*** Begin section ***

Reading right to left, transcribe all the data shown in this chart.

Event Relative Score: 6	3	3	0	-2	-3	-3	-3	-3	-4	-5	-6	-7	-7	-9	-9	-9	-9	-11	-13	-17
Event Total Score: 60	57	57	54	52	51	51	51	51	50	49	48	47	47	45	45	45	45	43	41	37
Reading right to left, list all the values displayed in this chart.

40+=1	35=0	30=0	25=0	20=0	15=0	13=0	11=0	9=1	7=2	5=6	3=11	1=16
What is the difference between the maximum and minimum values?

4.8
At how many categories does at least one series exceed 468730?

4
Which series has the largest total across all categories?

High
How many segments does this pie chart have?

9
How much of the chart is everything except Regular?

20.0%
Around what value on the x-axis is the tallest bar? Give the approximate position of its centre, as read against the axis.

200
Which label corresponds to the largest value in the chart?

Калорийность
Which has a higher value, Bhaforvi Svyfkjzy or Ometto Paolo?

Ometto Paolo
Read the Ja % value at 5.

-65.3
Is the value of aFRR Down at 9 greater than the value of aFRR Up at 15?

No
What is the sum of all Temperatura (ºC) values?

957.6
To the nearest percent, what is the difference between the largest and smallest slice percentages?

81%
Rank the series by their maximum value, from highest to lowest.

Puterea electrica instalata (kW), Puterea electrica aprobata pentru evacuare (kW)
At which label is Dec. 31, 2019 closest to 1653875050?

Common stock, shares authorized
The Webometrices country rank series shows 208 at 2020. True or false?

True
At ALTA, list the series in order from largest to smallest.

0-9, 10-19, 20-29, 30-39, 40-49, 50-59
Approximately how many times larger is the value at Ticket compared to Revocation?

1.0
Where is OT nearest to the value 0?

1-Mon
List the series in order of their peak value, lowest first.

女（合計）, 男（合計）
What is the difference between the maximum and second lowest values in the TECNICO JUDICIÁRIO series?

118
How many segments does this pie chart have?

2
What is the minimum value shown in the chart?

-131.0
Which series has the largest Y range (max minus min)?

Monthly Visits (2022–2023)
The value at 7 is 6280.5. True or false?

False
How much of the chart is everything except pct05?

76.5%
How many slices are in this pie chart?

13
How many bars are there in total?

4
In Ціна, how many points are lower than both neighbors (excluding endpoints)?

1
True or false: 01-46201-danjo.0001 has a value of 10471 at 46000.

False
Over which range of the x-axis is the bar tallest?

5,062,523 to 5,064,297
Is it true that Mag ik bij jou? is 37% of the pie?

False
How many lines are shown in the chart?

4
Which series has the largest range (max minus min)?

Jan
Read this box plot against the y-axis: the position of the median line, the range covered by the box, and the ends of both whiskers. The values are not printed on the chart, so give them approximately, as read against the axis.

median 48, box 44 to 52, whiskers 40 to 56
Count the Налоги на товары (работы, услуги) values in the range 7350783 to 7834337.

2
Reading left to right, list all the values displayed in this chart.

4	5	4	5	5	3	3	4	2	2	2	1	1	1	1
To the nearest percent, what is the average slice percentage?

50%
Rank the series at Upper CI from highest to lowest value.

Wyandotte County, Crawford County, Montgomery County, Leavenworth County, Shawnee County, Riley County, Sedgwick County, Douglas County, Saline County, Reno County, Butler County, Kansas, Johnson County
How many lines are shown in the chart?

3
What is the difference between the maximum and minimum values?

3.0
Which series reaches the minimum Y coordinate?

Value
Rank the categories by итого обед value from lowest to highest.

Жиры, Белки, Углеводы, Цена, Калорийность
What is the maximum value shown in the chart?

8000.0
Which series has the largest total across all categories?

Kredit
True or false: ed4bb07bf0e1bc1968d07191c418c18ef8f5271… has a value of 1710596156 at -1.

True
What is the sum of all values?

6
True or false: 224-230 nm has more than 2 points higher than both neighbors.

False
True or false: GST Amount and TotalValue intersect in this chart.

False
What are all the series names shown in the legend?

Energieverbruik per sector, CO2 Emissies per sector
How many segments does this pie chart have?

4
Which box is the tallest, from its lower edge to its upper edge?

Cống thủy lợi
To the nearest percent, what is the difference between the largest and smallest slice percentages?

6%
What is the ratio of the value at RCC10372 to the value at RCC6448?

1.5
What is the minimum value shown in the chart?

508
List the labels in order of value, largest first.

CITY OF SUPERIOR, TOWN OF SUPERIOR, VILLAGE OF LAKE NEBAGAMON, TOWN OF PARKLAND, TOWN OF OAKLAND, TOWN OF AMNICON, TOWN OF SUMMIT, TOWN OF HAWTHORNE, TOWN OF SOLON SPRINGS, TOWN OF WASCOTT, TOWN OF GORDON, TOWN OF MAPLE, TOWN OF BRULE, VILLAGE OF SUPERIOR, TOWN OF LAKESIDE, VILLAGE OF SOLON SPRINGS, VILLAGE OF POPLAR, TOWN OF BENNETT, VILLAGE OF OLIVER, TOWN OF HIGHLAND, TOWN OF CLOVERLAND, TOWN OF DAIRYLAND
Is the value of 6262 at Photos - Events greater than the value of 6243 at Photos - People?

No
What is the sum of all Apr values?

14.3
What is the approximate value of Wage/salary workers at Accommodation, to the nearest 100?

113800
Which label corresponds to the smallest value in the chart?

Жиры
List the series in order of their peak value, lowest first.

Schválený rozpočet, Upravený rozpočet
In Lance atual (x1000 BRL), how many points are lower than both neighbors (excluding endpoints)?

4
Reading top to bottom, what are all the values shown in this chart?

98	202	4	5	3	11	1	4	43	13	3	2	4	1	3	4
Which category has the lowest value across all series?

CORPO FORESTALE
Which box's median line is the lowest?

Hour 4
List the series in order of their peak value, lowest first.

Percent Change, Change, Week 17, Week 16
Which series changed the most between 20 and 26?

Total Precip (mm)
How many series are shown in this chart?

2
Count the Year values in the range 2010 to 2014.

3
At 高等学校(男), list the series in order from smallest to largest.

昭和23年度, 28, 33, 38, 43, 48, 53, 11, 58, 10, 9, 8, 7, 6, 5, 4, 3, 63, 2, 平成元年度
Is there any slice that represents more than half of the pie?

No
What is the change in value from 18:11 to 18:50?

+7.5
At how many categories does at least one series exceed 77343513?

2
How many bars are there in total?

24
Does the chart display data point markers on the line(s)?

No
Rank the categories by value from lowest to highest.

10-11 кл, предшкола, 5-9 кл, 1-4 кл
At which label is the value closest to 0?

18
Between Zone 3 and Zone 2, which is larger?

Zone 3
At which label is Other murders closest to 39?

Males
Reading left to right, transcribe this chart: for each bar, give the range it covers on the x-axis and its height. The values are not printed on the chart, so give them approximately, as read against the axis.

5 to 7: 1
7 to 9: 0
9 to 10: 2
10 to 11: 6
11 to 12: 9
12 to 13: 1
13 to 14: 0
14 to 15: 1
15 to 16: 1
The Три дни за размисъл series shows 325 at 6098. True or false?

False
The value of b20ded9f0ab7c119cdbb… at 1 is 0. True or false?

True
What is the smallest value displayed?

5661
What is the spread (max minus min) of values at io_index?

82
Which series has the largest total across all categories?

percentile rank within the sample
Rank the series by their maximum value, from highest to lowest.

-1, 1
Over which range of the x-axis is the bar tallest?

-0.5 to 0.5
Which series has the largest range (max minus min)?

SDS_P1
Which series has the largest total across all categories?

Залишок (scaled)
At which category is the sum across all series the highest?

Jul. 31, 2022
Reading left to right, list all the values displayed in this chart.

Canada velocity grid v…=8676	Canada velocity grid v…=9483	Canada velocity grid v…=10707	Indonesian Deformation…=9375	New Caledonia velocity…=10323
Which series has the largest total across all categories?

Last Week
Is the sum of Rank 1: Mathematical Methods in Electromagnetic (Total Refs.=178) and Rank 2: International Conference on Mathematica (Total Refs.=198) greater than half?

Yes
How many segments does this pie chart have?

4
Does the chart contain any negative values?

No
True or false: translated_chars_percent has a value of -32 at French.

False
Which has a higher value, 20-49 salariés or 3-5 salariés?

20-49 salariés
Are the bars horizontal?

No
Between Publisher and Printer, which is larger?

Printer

*** End section ***

» About this exercise
Pull from the listing above every line starting with the line that contains "63, 2, 平成元年度" and going on through the line that contains "At how many categories does at least one series exceed 77343513?", and reproduce them unchanged.

» Exercise answer
昭和23年度, 28, 33, 38, 43, 48, 53, 11, 58, 10, 9, 8, 7, 6, 5, 4, 3, 63, 2, 平成元年度
Is there any slice that represents more than half of the pie?

No
What is the change in value from 18:11 to 18:50?

+7.5
At how many categories does at least one series exceed 77343513?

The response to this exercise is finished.